Desde el retorno de la democracia, el PIB de Chile se ha multiplicado cerca de cuatro veces. En perspectiva, de cada US$ 100 que se producían en el planeta en los 80, US$ 0,15 eran nacionales. La cifra alcanza ahora US$ 0,3. Gran logro para una nación con 0,25% de la población mundial.
Si bien es difícil saber con exactitud su contribución, parte del éxito nacional pasó por la decisión de abrirse al comercio mundial (reducción de aranceles). El álgebra era simple. Si puedes comprar más y mejores bienes a menores precios en el exterior, ¿por qué limitar el bienestar de la población a lo que se produce acá? Y si puedes ofrecer productos a cientos de millones de consumidores de alto poder adquisitivo, ¿por qué restringir la venta al territorio nacional?
A partir de los 90 tal enfoque se consolidó. Bajo distintas administraciones, Chile acumuló acuerdos comerciales. Canadá (1997), Unión Europea (2003), EE.UU. (2004), China (2006), Hong Kong (2014) son algunas de las asociaciones que permitieron aumentar el volumen de importaciones y exportaciones. Además, a la eliminación de barreras comerciales se le atribuye una reducción sobre los niveles de inflación (por el ingreso de productos baratos) e incluso reducciones en la volatilidad del tipo de cambio real (desde el 2001). Y en una perspectiva de más largo plazo, la evidencia sugiere que, gracias a la reasignación de recursos, la liberalización comercial aumentó la productividad de empresas manufactureras nacionales.
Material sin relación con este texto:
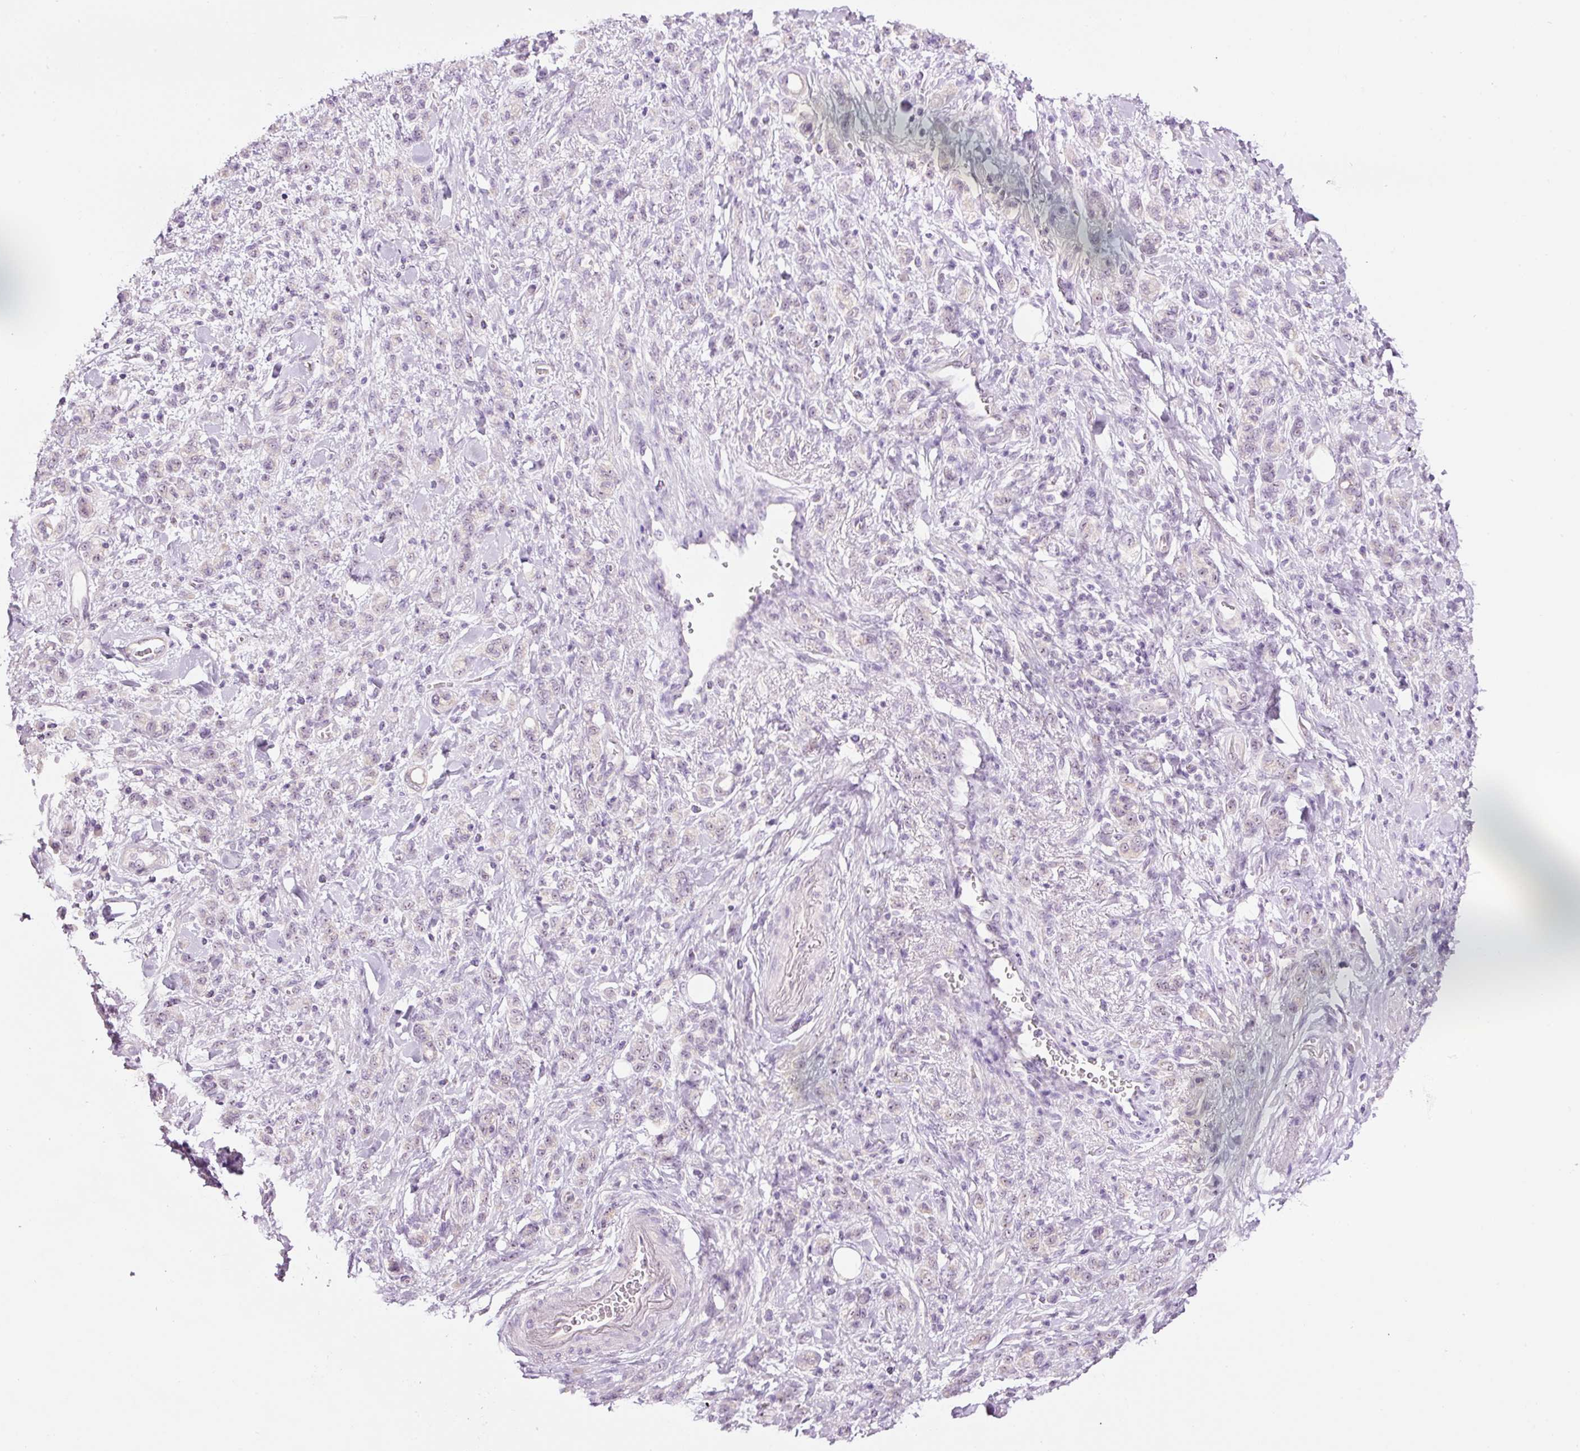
{"staining": {"intensity": "negative", "quantity": "none", "location": "none"}, "tissue": "stomach cancer", "cell_type": "Tumor cells", "image_type": "cancer", "snomed": [{"axis": "morphology", "description": "Adenocarcinoma, NOS"}, {"axis": "topography", "description": "Stomach"}], "caption": "Tumor cells are negative for protein expression in human stomach cancer.", "gene": "GCG", "patient": {"sex": "male", "age": 77}}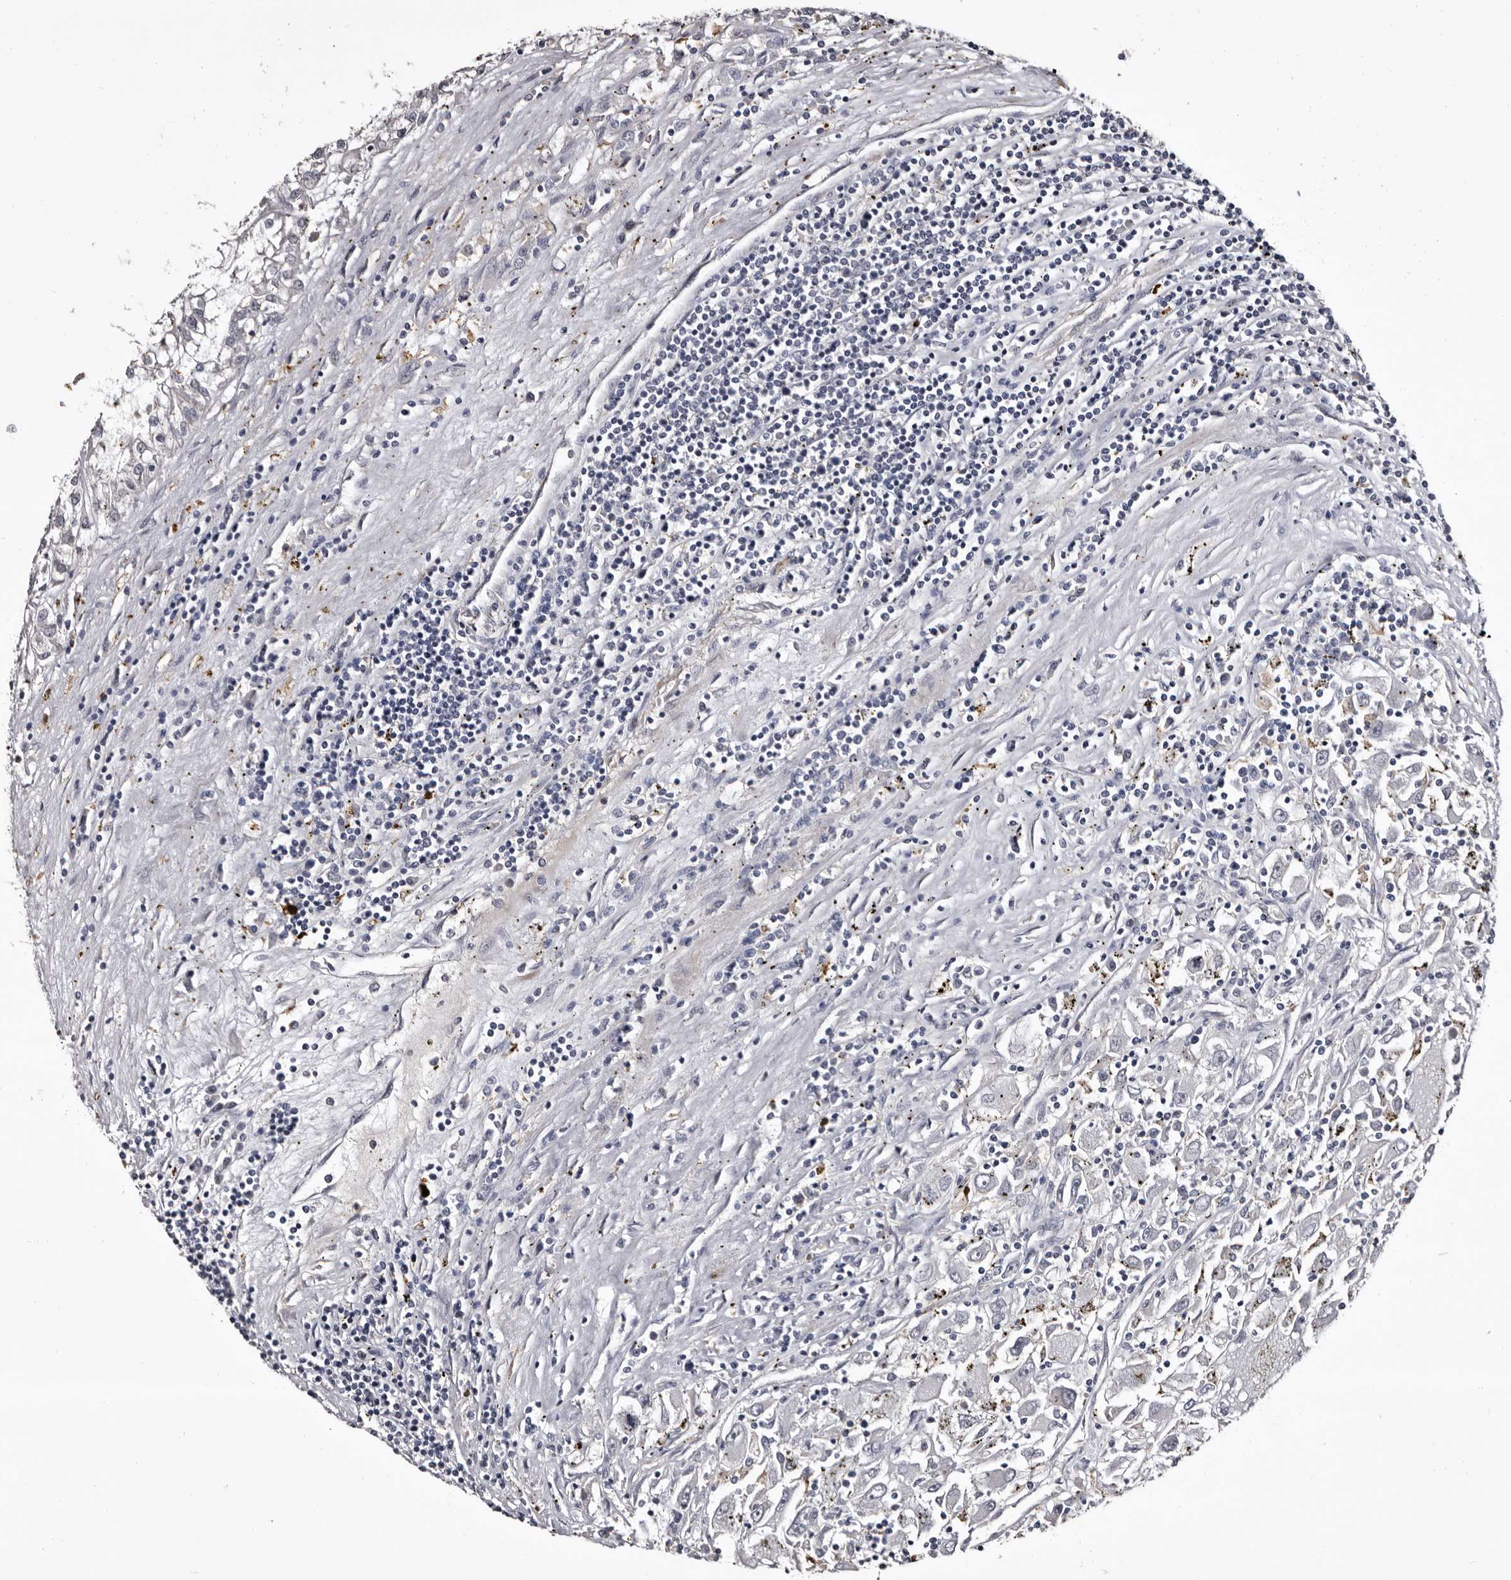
{"staining": {"intensity": "negative", "quantity": "none", "location": "none"}, "tissue": "renal cancer", "cell_type": "Tumor cells", "image_type": "cancer", "snomed": [{"axis": "morphology", "description": "Adenocarcinoma, NOS"}, {"axis": "topography", "description": "Kidney"}], "caption": "Tumor cells show no significant protein expression in renal cancer. (Immunohistochemistry, brightfield microscopy, high magnification).", "gene": "SLC10A4", "patient": {"sex": "female", "age": 52}}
Obviamente, no todo fue perfecto. Mientras el impacto sobre la desigualdad fue ambiguo, la evidencia sugiere que faltó capital humano —ese de verdad, no el que viene con el apellido— para aprovechar las oportunidades. Los datos del atlas de complejidad de Harvard indican una baja diversificación de exportaciones desde el 2004 (solo 9 nuevos productos desde entonces). A esto se agrega una estable caída de 1,5% anual en las ventas al exterior entre el 2015 y 2019. La reciente aparición de exitosos emprendimientos (unicornios) que miran hacia afuera no debe distraernos de esa negativa tendencia.
Esto, sobre todo, pues el planeta ofrecerá nuevas oportunidades luego de la crisis causada por la pandemia (la globalización puede ponerse en pausa, pero no revertirse). Sin embargo, hay que estar atentos y dispuestos a competir por ellas. Quizás por eso la rapidez con que Perú actuó para ingresar al TPP11 y la intención de China de hacer lo mismo.
En Chile, por el contrario, los avances en esta materia avanzan a velocidad de tortuga. Detenido en el Congreso, la entrada al TPP11 parece cada vez más lejana. Y por si fuera poco, ahora ronda la idea de un sector político de “revisar los acuerdos comerciales en vigencia para evaluar su pertinencia en el marco de un nuevo modelo de desarrollo”. ¿Excusa para saltarse las obligaciones que los tratados imponen? ¿Qué incentivo tendrá el primer mundo por darnos ese lujo? Con solo un 0,3% del PIB mundial, Chile debe crecer apostando al exterior y evitar hacer el loco. En una economía globalizada, puede ser alto el costo de ser un país chico y choro.